Date of Award

2016

Document Type

Open Access Dissertation

Department

Health Services and Policy Management

Sub-Department

The Norman J. Arnold School of Public Health

First Advisor

Janice C. Probst

Abstract

Purpose. As the aged population of this country grows, the U.S. healthcare system will face increased pressure to provide long-term care services and supports to increasing numbers of elderly Medicare beneficiaries. Studies have indicated that unmet long-term care need can lead to increased, unnecessary utilization of the healthcare system, thus further taxing the Medicare system. Little is known about how type of long-term care, as well as how long-term care policies—specifically payment policies—affect health care utilization. The objective of this original dissertation research was to examine the effects of place of residence (community versus residential long-term care facility) and long-term care payer type (private pay versus Medicaid) on Medicare-funded healthcare utilization in terms of both risk of potentially preventable hospitalization (PPH) and Medicare expenditures.

Methods. This study utilized data from the 5% sample of 2013 Medicare claims and enrollment data from the Centers for Medicare and Medicaid Services (CMS) merged with data from the Areas Health Resource File (AHRF). A retrospective cohort analysis examined the healthcare utilization and expenditure patterns of Medicare beneficiaries for whom, based on clinical and demographic factors, the provision of formal, comprehensive long-term care would be appropriate, among four cohorts: Medicare-only beneficiaries residing in the community; Medicare-only beneficiaries residing in long-term care facilities; Medicare/Medicaid dual eligible beneficiaries residing in the community; and Medicare/Medicaid dual eligible beneficiaries residing in long-term care facilities.

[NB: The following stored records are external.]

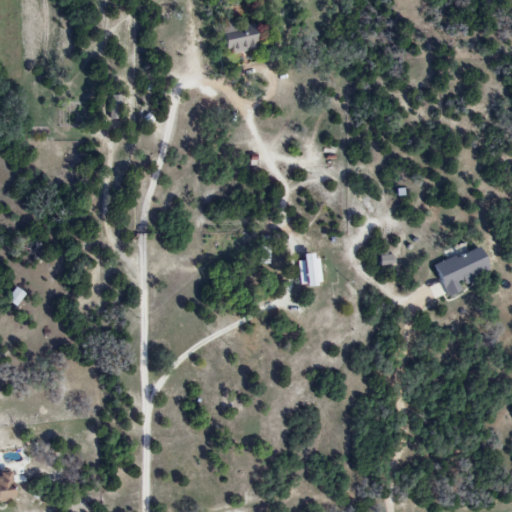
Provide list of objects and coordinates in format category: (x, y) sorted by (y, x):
building: (237, 38)
road: (195, 85)
building: (308, 271)
building: (461, 271)
building: (12, 298)
road: (403, 399)
building: (5, 488)
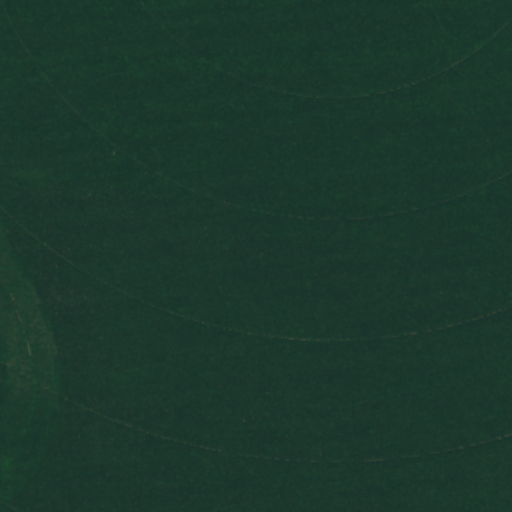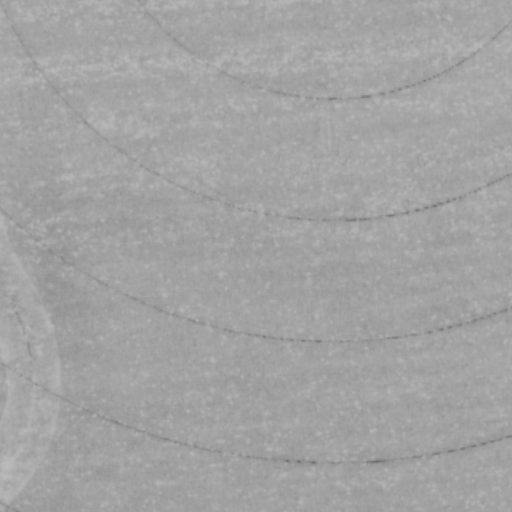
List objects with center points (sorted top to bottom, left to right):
crop: (255, 255)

Results. This study found a significantly higher risk of both PPH and having Medicare expenditures in the top 90th percentile among both Medicare-only long-term care facility residents and dual eligible community residents as compared to dual eligible long-term care facility residents, yet Medicare-only long-term care facility residents had significantly lower per capita Medicare expenditures than did their dual eligible counterparts residing in long-term care facilities. The results of this study also indicate that state Medicaid bed hold policies had no statistically significant effect on either risk of PPH or on Medicare expenditures.

Conclusion. The finding that Medicare-only residents of long-term care facilities are less expensive to the Medicare system, on average, than their dual eligible long-term care facility resident peers, yet are more likely to be hospitalized for a preventable condition and are more likely to be among the most expensive Medicare beneficiaries, could indicate differential patterns of intensity of medical response to similar clinical conditions between the two groups. That state Medicaid bed hold policies were not associated with any of the measures of healthcare utilization in our study seems to suggest that this Medicaid policy does not provide the perverse incentive toward higher utilization that some studies suggest.